Most people are not aware of the limitations of their visual and cognitive processing machinery. So when you tell them that you can’t see everything that’s in front of you and that you’re really quite limited in what you can see, that’s often a big surprise.

Then it’s easy for them to understand why understanding how we overcome that limitation is worthwhile and could potentially have implications that go beyond academia – such as when you are walking along, or driving, the way you take up information is obviously quite important.

There are limitations in our visual system and our cognitive processing capacity, which means that we have to sample our environment discreetly by shifting our gaze and taking information from different parts of our world.

My research focuses on understanding the decision processes that lead to these gaze shifts – so every time you fixate on a region and take some information from it, it may not feel like a decision but it’s still a decision about when you move on and how long you stay based on that visual information.

One particular issue in that domain is that the temporal aspects have always been disassociated from the spatial aspects – the decision of where to sample the environment has been decoupled from the decision of how long to stay in one place before moving on to sample the next point.

One of my objectives is to provide an overall integrated theoretical framework that joins these two components.

I don’t think there was ever a grand plan that I would go into psychology. As with many jobs, once you’re in you get very excited and enthusiastic, particularly with a PhD where you have the freedom and time to look into a particular subject.

I thought that what I did was exciting from the start. My field requires input from various different disciplines, such as computer science neurosciences and cognitive science, and that kind of mixture immediately made it really exciting and challenging at the time – and it still is.

There’s always a new direction to explore, a new perspective to take. As you do more research, it’s clichéd but it’s true; you find more questions than you answer. It’s still a very fruitful area of research.

Interacting with other disciplines is vital because it’s an area where the low hanging fruit have been picked and to really make progress you do really need to interact with different disciplines.

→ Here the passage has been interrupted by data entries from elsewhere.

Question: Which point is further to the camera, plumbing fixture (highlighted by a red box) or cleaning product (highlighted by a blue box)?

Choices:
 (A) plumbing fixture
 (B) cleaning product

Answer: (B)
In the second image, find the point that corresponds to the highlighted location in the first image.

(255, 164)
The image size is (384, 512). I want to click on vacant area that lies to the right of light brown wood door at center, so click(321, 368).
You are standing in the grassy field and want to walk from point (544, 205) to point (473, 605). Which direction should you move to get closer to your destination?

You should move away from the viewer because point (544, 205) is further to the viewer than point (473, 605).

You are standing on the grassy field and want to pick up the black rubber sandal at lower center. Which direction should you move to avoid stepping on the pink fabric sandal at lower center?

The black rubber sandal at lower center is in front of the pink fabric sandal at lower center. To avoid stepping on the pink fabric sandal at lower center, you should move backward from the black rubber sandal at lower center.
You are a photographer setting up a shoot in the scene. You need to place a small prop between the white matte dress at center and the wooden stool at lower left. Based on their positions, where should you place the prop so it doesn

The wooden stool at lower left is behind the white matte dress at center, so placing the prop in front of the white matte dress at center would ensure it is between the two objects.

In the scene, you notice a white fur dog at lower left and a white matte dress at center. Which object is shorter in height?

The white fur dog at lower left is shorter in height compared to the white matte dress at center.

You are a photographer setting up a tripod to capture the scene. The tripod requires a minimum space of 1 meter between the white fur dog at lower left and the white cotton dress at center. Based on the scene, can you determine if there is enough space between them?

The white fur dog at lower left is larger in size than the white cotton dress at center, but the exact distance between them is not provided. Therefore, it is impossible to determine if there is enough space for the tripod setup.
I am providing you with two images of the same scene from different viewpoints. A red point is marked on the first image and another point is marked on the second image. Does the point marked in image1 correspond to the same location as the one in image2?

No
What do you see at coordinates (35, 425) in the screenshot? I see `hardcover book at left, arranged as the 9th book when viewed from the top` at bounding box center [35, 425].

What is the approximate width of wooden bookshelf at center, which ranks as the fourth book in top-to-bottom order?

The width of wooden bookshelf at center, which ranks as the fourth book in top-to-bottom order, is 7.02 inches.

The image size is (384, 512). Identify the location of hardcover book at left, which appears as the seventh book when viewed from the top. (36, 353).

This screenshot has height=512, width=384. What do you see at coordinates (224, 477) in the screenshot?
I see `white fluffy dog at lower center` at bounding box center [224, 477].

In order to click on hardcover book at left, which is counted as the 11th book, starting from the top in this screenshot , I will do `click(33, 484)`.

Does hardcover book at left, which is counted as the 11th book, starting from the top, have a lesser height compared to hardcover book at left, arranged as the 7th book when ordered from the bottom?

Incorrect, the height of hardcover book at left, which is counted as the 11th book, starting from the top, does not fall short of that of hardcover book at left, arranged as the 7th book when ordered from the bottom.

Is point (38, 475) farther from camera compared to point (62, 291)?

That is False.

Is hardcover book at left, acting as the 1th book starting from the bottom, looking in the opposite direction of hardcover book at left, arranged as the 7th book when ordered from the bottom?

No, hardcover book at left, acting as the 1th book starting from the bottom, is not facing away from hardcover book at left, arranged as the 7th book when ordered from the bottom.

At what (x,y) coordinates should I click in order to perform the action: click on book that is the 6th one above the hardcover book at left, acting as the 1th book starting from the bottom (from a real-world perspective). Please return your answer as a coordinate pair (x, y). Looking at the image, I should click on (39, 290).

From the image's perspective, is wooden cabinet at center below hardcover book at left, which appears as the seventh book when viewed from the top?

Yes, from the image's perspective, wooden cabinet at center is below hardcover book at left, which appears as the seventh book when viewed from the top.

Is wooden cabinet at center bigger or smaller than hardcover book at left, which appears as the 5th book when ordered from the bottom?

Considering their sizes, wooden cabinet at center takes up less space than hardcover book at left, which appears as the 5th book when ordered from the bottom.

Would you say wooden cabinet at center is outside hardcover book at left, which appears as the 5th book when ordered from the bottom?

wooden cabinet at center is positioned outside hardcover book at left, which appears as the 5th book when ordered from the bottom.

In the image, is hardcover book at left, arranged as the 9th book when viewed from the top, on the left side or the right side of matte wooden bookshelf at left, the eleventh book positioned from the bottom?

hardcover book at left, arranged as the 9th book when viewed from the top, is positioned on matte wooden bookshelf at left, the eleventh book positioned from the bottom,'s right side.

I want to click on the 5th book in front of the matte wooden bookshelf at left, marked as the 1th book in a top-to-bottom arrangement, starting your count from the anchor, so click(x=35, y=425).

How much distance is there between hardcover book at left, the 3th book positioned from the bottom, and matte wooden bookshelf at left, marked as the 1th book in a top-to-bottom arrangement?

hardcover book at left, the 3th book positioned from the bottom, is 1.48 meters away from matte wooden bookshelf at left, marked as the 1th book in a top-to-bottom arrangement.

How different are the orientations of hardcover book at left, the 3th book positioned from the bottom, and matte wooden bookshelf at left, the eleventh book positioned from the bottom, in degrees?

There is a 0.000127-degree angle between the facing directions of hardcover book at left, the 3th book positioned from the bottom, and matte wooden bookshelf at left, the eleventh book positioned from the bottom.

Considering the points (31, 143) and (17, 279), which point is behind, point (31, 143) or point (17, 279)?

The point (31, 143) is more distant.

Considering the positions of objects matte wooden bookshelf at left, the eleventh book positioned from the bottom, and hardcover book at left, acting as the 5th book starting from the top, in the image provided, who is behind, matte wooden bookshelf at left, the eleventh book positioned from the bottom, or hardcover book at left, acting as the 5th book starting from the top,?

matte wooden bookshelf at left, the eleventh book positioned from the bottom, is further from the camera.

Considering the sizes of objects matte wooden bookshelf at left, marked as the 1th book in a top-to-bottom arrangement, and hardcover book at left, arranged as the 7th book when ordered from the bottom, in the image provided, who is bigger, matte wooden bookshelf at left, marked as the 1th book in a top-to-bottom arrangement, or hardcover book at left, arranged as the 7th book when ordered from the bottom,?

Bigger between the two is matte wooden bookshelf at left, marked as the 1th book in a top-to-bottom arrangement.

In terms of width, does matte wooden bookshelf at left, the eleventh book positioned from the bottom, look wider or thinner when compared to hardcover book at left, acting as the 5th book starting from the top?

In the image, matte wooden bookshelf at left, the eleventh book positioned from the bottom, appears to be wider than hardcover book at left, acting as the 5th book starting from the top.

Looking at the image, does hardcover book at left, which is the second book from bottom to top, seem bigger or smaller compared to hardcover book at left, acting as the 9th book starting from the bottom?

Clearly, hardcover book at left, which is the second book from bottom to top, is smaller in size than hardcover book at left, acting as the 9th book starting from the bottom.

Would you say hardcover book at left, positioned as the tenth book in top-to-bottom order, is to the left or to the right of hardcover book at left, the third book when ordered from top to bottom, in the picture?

Bristol Vision Institute includes various different schools and faculties, people who are interested in any aspect of vision whether that’s biological, human or machine.

For me the big question is how vision is used to guide extended forms of behaviour. For example, a lot of research into how vision is used to guide action basically involves studying a temporal snapshot of that behaviour – so I might study how I use vision to guide a reaching moment to reach my cup of coffee.

But most of our behaviours are much more extended than this, if you think about actually making the cup of coffee to reach out to. It’s not just the case of these extended actions being treated as a sequence of individual actions, action sequences often unfold according to what may be seen as a well-established, hierarchical “schema” which we sample information from the environment which then influences our behaviour.

But that’s a real challenge because you’re looking at behaviour over longer timescales, you’re looking at coordinated behaviour so it’s not just making a single grasping movement, rather the coordination of different motor systems – the eyes, the head, the feet, the hands.

The broader challenge is to study how vision contributes to more naturalistic everyday behaviour. Most of my work to date has been about the basic operating characteristics of the basic motor systems – it’s a bit like characterising what a biological system is capable of in principle.

That’s very useful and you can make links with the neuroscience but you also have to use very restricted experimental protocols to how visual information is coded and used to drive a particular motor system. The next challenge is to go beyond that and look at the role of vision in more naturalistic environments.

That’s what the Bristol Vision Institute Movement Laboratory is about – it gives us the facility to embed human subjects in a visual world and yet have tight control over that world so we can measure what they do, from the movements of limbs, head and eyes.

There’s a real tension there for me because I like doing well controlled experiments, collecting clean data and developing models to account for that data. But when you start looking at more complex forms of behaviour you have less control over the data and things become difficult in a way that is just different.

Characterising the basic operating characteristics of a system doesn’t necessarily mean that that system behaves in the same way when you take it out into the real world. But it gives you some insight into what it’s capable of and what signals it has access to and that helps us understand the brain without necessarily measuring or probing brain activity directly.

Using sophisticated behavioural methods and measures, we hope to identify the computations that transform sensory inputs into motor outputs. In this way, we provide hypotheses about the kinds of signals used by the brain in producing coherent and adaptive behaviour.”